Hopefully you read the last column of the Biweekly Challenge; if not, this will all make a lot more sense if you do. Investing money can seem simple and in theory, you should be able to make money from it. However, it’s a lot easier said than done.
After deciding what kind of an investor you want to be (again see the previous issue), you need to make choices as to how you’re going to manage your portfolio. What is a portfolio? Your portfolio is all of your investments. It is a summary of what money you have and what kind of method and option you are using. In short it is all the money you are investing or saving. This column will focus on the options provided by the Canadian government to benefit its taxpayer.
Your options are often selected based on your goals. For example, you wouldn’t put money into your RRSP if you were saving up for the next school term – a regular savings account would be a better option. For each option there will be a brief description, then a list of limits, benefits and drawbacks.
Now that we’ve thrown RRSPs out there, what are they? RRSP stands for Registered Retirement Savings Plan. These are intended for long term life savings and, like the name suggests, retirement. You can, however pull money out before you retire to buy a house or go back to school. The government has special programs for these, and more details can be found here: http://www.cra-arc.gc.ca/tx/ndvdls/tpcs/rrsp-reer/menu-eng.html. Limit – the contribution room of a RRSP is limited by your income. Benefits – Your contributions are tax deductible and any growth is not taxed until you withdraw it. Drawbacks – The money that gets pulled out is taxed.

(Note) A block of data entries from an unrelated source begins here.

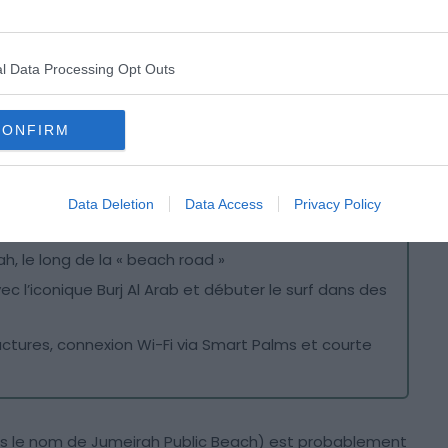
l Data Processing Opt Outs
CONFIRM
Crédit photo : Shutterstock – FabrikaSimf
Data Deletion
Data Access
Privacy Policy
ah, le long de la « beach road »
vec l’iconique Burj Al Arab et débuter le surf dans des
ructures, connexion Wi-Fi via Smart Palms et courte
us le nom de Jumeirah Public Beach) est probablement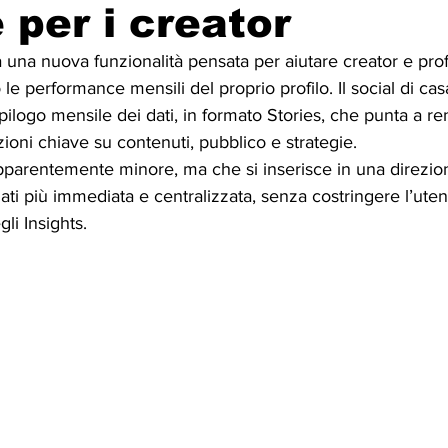
 per i creator
una nuova funzionalità pensata per aiutare creator e profe
 le performance mensili del proprio profilo. Il social di ca
epilogo mensile dei dati, in formato Stories, che punta a r
zioni chiave su contenuti, pubblico e strategie.
arentemente minore, ma che si inserisce in una direzion
dati più immediata e centralizzata, senza costringere l’ute
gli Insights.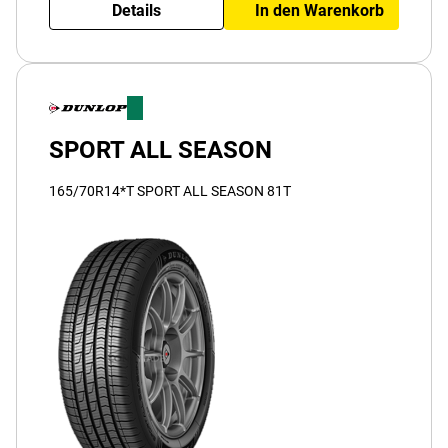
Details
In den Warenkorb
SPORT ALL SEASON
165/70R14*T SPORT ALL SEASON 81T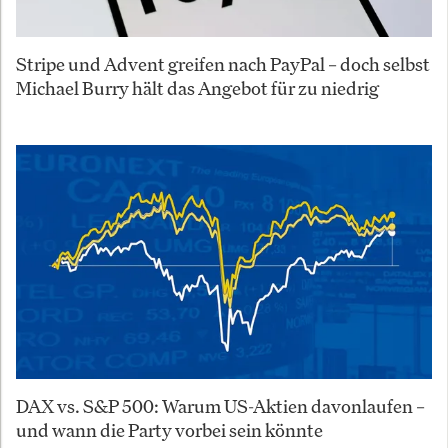
Stripe und Advent greifen nach PayPal – doch selbst
Michael Burry hält das Angebot für zu niedrig
DAX vs. S&P 500: Warum US-Aktien davonlaufen –
und wann die Party vorbei sein könnte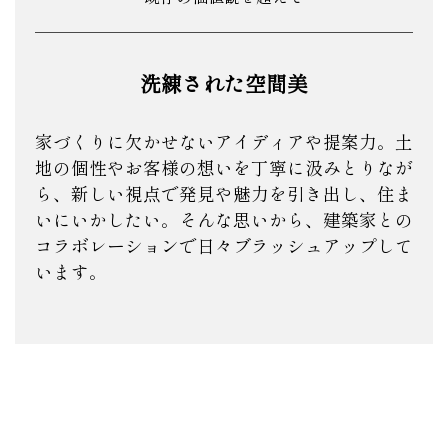
洗練された空間美
家づくりに欠かせないアイディアや提案力。土
地の個性やお客様の想いを丁寧に汲みとりなが
ら、新しい視点で発見や魅力を引き出し、住ま
いにいかしたい。そんな思いから、建築家との
コラボレーションで日々ブラッシュアップして
います。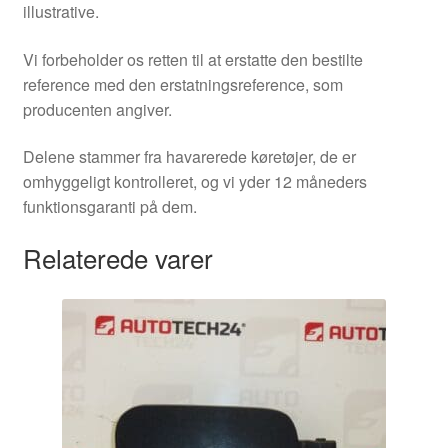
illustrative.
Vi forbeholder os retten til at erstatte den bestilte
reference med den erstatningsreference, som
producenten angiver.
Delene stammer fra havarerede køretøjer, de er
omhyggeligt kontrolleret, og vi yder 12 måneders
funktionsgaranti på dem.
Relaterede varer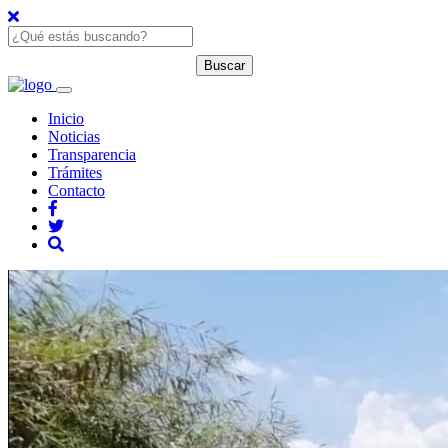
Inicio
Noticias
Transparencia
Trámites
Contacto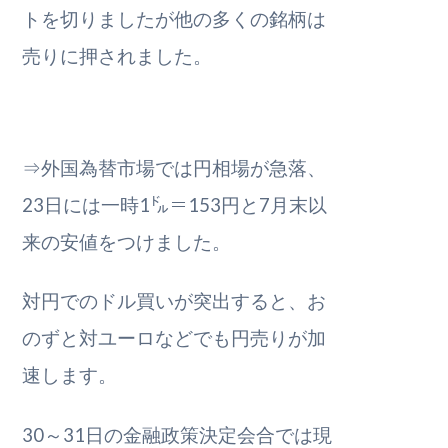
トを切りましたが他の多くの銘柄は
売りに押されました。
⇒外国為替市場では円相場が急落、
23日には一時1㌦＝153円と7月末以
来の安値をつけました。
対円でのドル買いが突出すると、お
のずと対ユーロなどでも円売りが加
速します。
30～31日の金融政策決定会合では現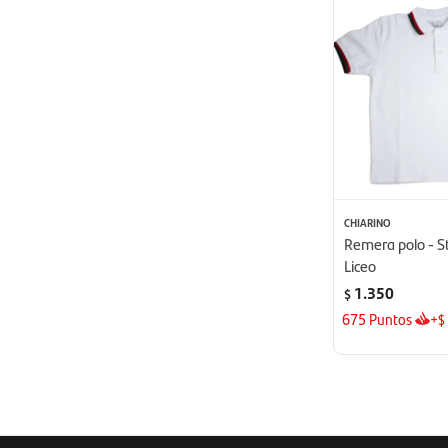
CHIARINO
Remera polo - S
Liceo
1.350
$
675
Puntos
+
$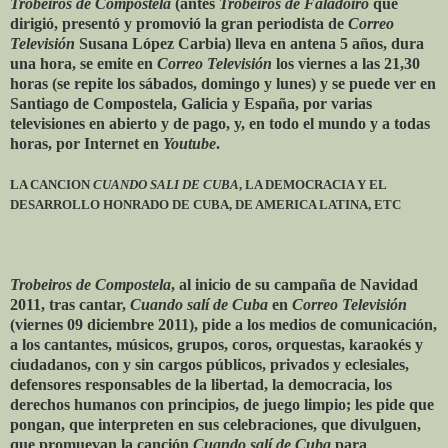
Trobeiros de Compostela
(antes
Trobeiros de Faladoiro
que
dirigió, presentó y promovió la gran periodista de
Correo
Televisión
Susana López Carbia) lleva en antena 5 años, dura
una hora, se emite en
Correo Televisión
los viernes a las 21,30
horas (se repite los sábados, domingo y lunes) y se puede ver en
Santiago de Compostela, Galicia y España, por varias
televisiones en abierto y de pago, y, en todo el mundo y a todas
horas, por Internet en
Youtube
.
LA CANCION
CUANDO SALI DE CUBA
, LA DEMOCRACIA Y EL
DESARROLLO HONRADO DE CUBA, DE AMERICA LATINA, ETC
Trobeiros de Compostela
, al inicio de su campaña de Navidad
2011, tras cantar,
Cuando salí de Cuba
en
Correo Televisión
(viernes 09 diciembre 2011), pide a los medios de comunicación,
a los cantantes, músicos, grupos, coros, orquestas, karaokés y
ciudadanos, con y sin cargos públicos, privados y eclesiales,
defensores responsables de la libertad, la democracia, los
derechos humanos con principios, de juego limpio; les pide que
pongan, que interpreten en sus celebraciones, que divulguen,
que promuevan la canción
Cuando salí de Cuba
para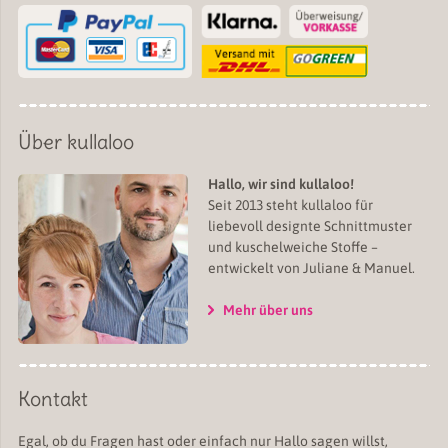
Über kullaloo
Hallo, wir sind kullaloo!
Seit 2013 steht kullaloo für
liebevoll designte Schnittmuster
und kuschelweiche Stoffe –
entwickelt von Juliane & Manuel.
Mehr über uns
Kontakt
Egal, ob du Fragen hast oder einfach nur Hallo sagen willst,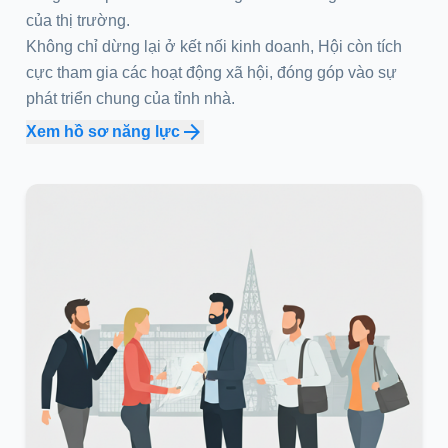
của thị trường.
Không chỉ dừng lại ở kết nối kinh doanh, Hội còn tích
cực tham gia các hoạt động xã hội, đóng góp vào sự
phát triển chung của tỉnh nhà.
arrow_forward
Xem hồ sơ năng lực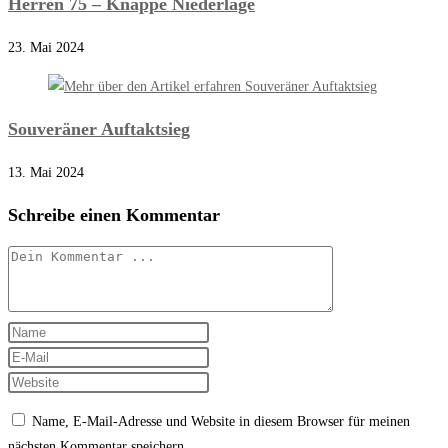
Herren 75 – Knappe Niederlage
23. Mai 2024
Souveräner Auftaktsieg
13. Mai 2024
Schreibe einen Kommentar
Kommentieren
Gib
deinen
Gib
Namen
deine
Gib
oder
E-
deine
Name, E-Mail-Adresse und Website in diesem Browser für meinen
Benutzernamen
Mail-
Website-
nächsten Kommentar speichern.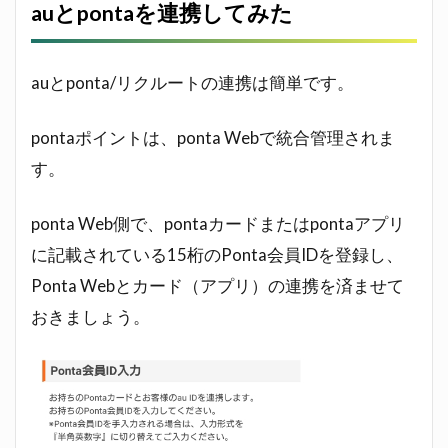
auとpontaを連携してみた
auとponta/リクルートの連携は簡単です。
pontaポイントは、ponta Webで統合管理されま
す。
ponta Web側で、pontaカードまたはpontaアプリ
に記載されている15桁のPonta会員IDを登録し、
Ponta Webとカード（アプリ）の連携を済ませて
おきましょう。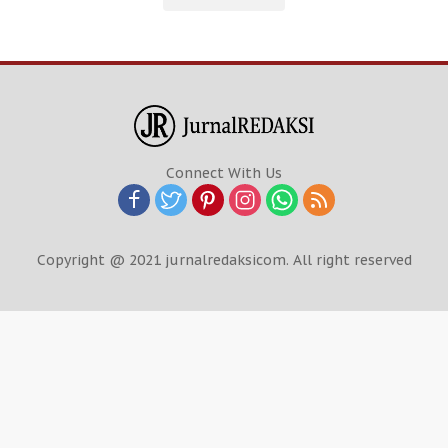
Connect With Us
Copyright @ 2021 jurnalredaksicom. All right reserved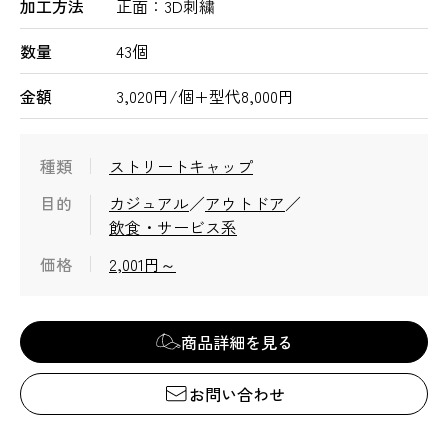
加工方法
正面：3D刺繍
数量
43個
金額
3,020円/個+型代8,000円
種類
ストリートキャップ
目的
カジュアル
アウトドア
飲食・サービス系
価格
2,001円～
商品詳細を見る
お問い合わせ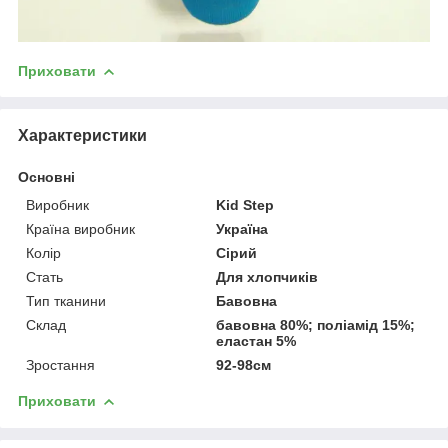
Приховати
Характеристики
Основні
Виробник
Kid Step
Країна виробник
Україна
Колір
Сірий
Стать
Для хлопчиків
Тип тканини
Бавовна
Склад
бавовна 80%; поліамід 15%;
еластан 5%
Зростання
92-98см
Приховати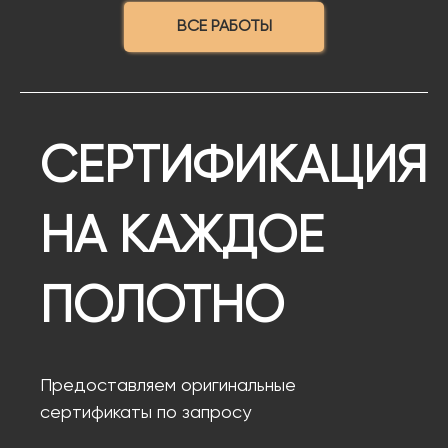
ВСЕ РАБОТЫ
СЕРТИФИКАЦИЯ
НА КАЖДОЕ
ПОЛОТНО
Предоставляем оригинальные
сертификаты по запросу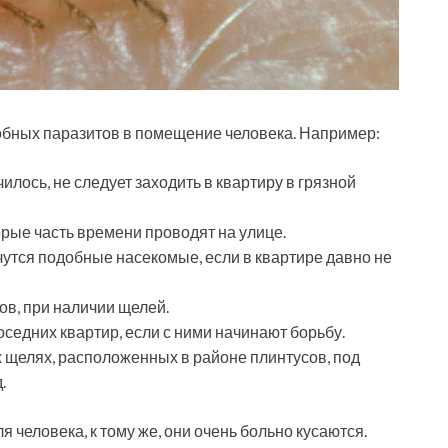
обных паразитов в помещение человека. Например:
чилось, не следует заходить в квартиру в грязной
ые часть времени проводят на улице.
утся подобные насекомые, если в квартире давно не
в, при наличии щелей.
оседних квартир, если с ними начинают борьбу.
 щелях, расположенных в районе плинтусов, под
.
 человека, к тому же, они очень больно кусаются.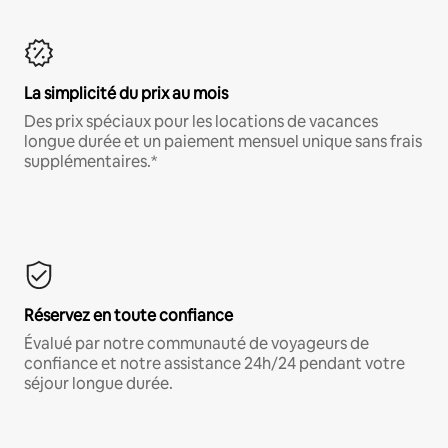
La simplicité du prix au mois
Des prix spéciaux pour les locations de vacances
longue durée et un paiement mensuel unique sans frais
supplémentaires.*
Réservez en toute confiance
Évalué par notre communauté de voyageurs de
confiance et notre assistance 24h/24 pendant votre
séjour longue durée.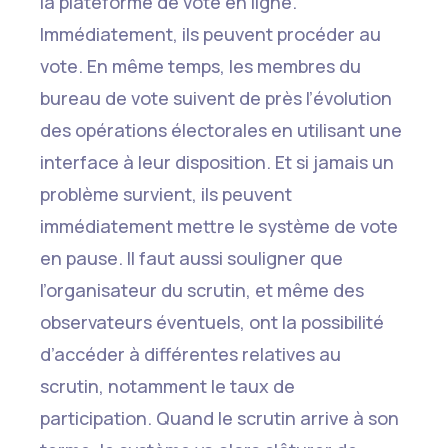
la plateforme de vote en ligne.
Immédiatement, ils peuvent procéder au
vote. En même temps, les membres du
bureau de vote suivent de près l’évolution
des opérations électorales en utilisant une
interface à leur disposition. Et si jamais un
problème survient, ils peuvent
immédiatement mettre le système de vote
en pause. Il faut aussi souligner que
l’organisateur du scrutin, et même des
observateurs éventuels, ont la possibilité
d’accéder à différentes relatives au
scrutin, notamment le taux de
participation. Quand le scrutin arrive à son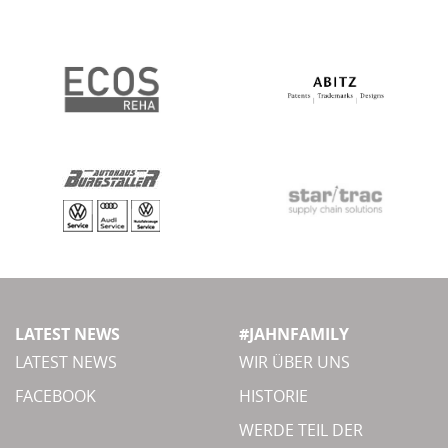
LATEST NEWS
#JAHNFAMILY
LATEST NEWS
WIR ÜBER UNS
FACEBOOK
HISTORIE
WERDE TEIL DER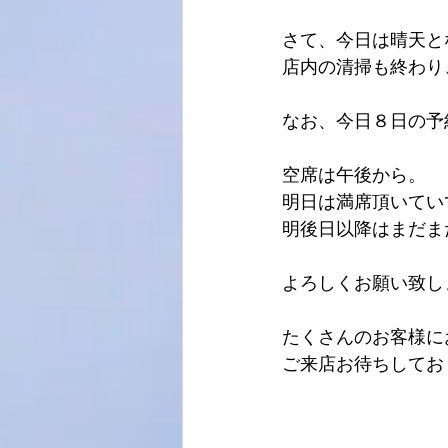
さて、今日は晴天と
店内の清掃も終わり
なお、今日８日の予
空席は午後から。
明日は満席頂いてい
明後日以降はまだま
よろしくお願い致し
たくさんのお客様にお
ご来店お待ちしてお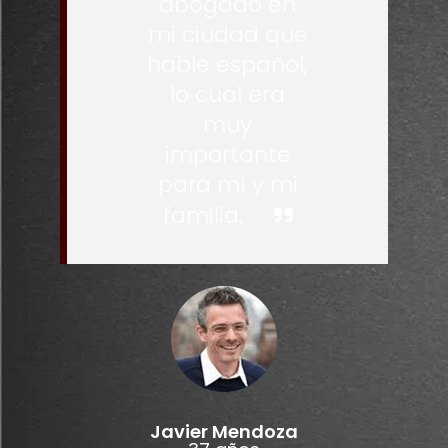
abogado en
mi ciudad que
hable español,
lo cual era
muy
importante
para mí y mi
familia.
Javier Mendoza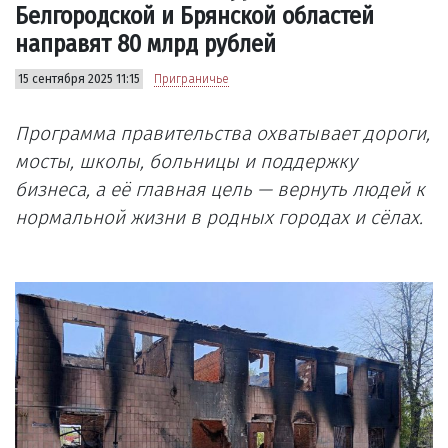
Белгородской и Брянской областей
направят 80 млрд рублей
15 сентября 2025 11:15
Приграничье
Программа правительства охватывает дороги,
мосты, школы, больницы и поддержку
бизнеса, а её главная цель — вернуть людей к
нормальной жизни в родных городах и сёлах.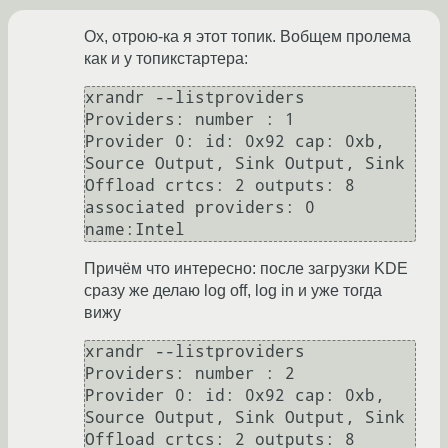
Ох, отрою-ка я этот топик. Вобщем пролема
как и у топикстартера:
xrandr --listproviders 

Providers: number : 1

Provider 0: id: 0x92 cap: 0xb, 
Source Output, Sink Output, Sink 
Offload crtcs: 2 outputs: 8 
associated providers: 0 
Причём что интересно: после загрузки KDE
сразу же делаю log off, log in и уже тогда
вижу
xrandr --listproviders 

Providers: number : 2

Provider 0: id: 0x92 cap: 0xb, 
Source Output, Sink Output, Sink 
Offload crtcs: 2 outputs: 8 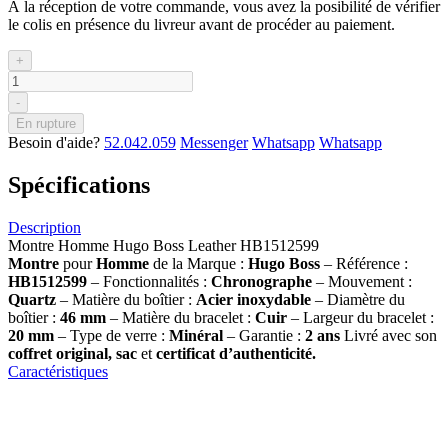
À la réception de votre commande, vous avez la posibilité de vérifier
le colis en présence du livreur avant de procéder au paiement.
+
-
En rupture
Besoin d'aide?
52.042.059
Messenger
Whatsapp
Whatsapp
Spécifications
Description
Montre Homme Hugo Boss Leather HB1512599
Montre
pour
Homme
de la Marque :
Hugo Boss
– Référence :
HB1512599
– Fonctionnalités :
Chronographe
– Mouvement :
Quartz
– Matière du boîtier :
Acier inoxydable
– Diamètre du
boîtier :
46 mm
– Matière du bracelet :
Cuir
– Largeur du bracelet :
20 mm
– Type de verre :
Minéral
– Garantie :
2 ans
Livré avec son
coffret original, sac
et
certificat d’authenticité.
Caractéristiques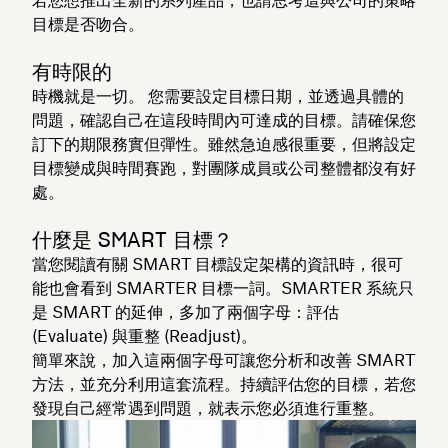
目標是否吻合。
有時限的
時機就是一切。 您需要設定目標日期，並透過具體的
問題，確認自己在這段時間內可達成的目標。請確保您
訂下的期限務實但彈性。雖然急迫感很重要，但將設定
目標變成與時間賽跑，對團隊成員或公司整體都沒有好
處。
什麼是 SMART 目標？
當您閱讀有關 SMART 目標設定架構的資訊時，很可
能也會看到 SMARTER 目標一詞。SMARTER 系統只
是 SMART 的延伸，多加了兩個字母：評估
(Evaluate) 與重整 (Readjust)。
簡單來說，加入這兩個字母可讓您分析和改善 SMART
方法，並充分利用這套流程。持續評估您的目標，若您
發現自己經常遇到問題，就表示您必須進行重整。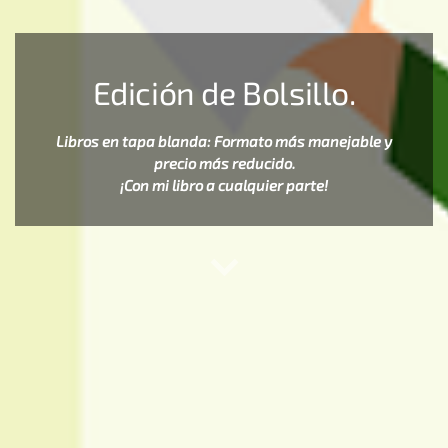
Edición de Bolsillo.
Libros en tapa blanda: Formato más manejable y
precio más reducido.
¡Con mi libro a cualquier parte!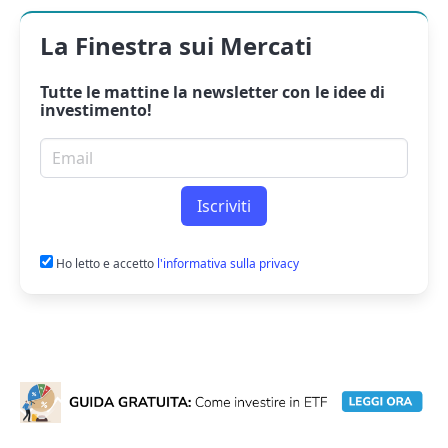
La Finestra sui Mercati
Tutte le mattine la
newsletter
con le idee di
investimento!
Email per newsletter
Iscriviti
Ho letto e accetto
l'informativa sulla privacy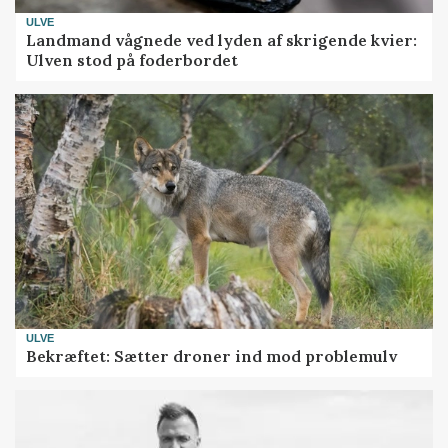
ULVE
Landmand vågnede ved lyden af skrigende kvier:
Ulven stod på foderbordet
ULVE
Bekræftet: Sætter droner ind mod problemulv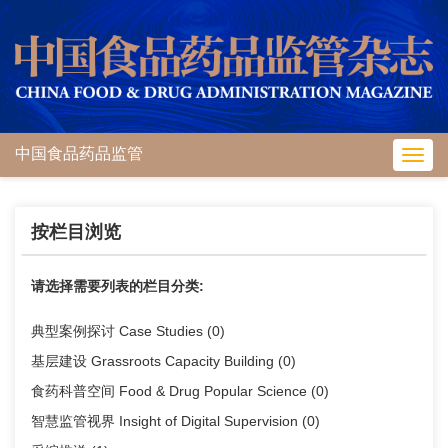
中国食品药品监管
Toggl
navig
按栏目浏览
请选择需要列表的栏目分类:
典型案例探讨 Case Studies
(0)
基层建设 Grassroots Capacity Building
(0)
食药科普空间 Food & Drug Popular Science
(0)
智慧监管视界 Insight of Digital Supervision
(0)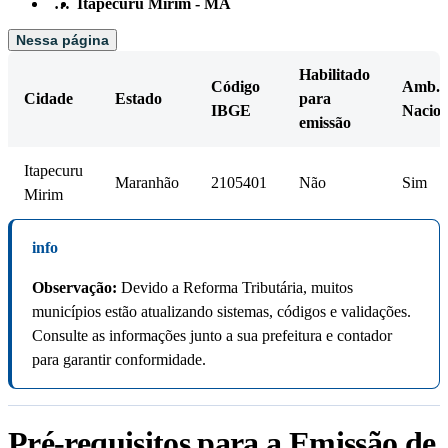
…
Itapecuru Mirim - MA
Nessa página
Habilitado
Código
Amb.
Cidade
Estado
para
IBGE
Nacion
emissão
Itapecuru
Maranhão
2105401
Não
Sim
Mirim
info
Observação:
Devido a Reforma Tributária, muitos
municípios estão atualizando sistemas, códigos e validações.
Consulte as informações junto a sua prefeitura e contador
para garantir conformidade.
Pré-requisitos para a Emissão de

TFSA stands for Tax-Free Savings Account. This is also intended for long term life savings, but it is a bit different from the RRSP. It is intended for us younguns who do not see the benefit of contributing to an RRSP until we make the big bucks and can really benefit from the tax breaks. You can find more details at http://www.tfsa.gc.ca/index.html. Limit – $5000 a year since 2009 or since you turned 18. Benefits – All growth is tax free. Drawbacks – You are limited yearly based on your contribution room. If you withdraw money you cannot re-contribute that money in the same year.
RESP stands for Registered Education Savings Plan. In general, this is for when you decide to have kids and want them to go to school and become brilliant little munchkins. Or in some cases, if the kid in question doesn’t enroll in an applicable form of education, you get all the money and growth back. However, the Canadian grant money goes back to the government. The grants only apply to children below the age of 17. The child doesn’t have to be yours and, with some more research, you can actually be both the contributor and the beneficiary of a RESP. Adults can have RESPs, but they must be closed after 26 years. More details can be found here http://www.cra-arc.gc.ca/tx/ndvdls/tpcs/resp-reee/hw-eng.html. Limit – the max amount is based on the kid, $50 000 per kid. Benefits and Drawbacks – Your money grows on a tax deferred basis. The base capital that is pulled out is tax free, the growth is taxed.
So there you have it! A short and sweet (trust me there’s a lot more information out there) article about government-aided investment options. The best thing for you to do now is use these tidbits of information to do a bit more research and decide which of these is best for you.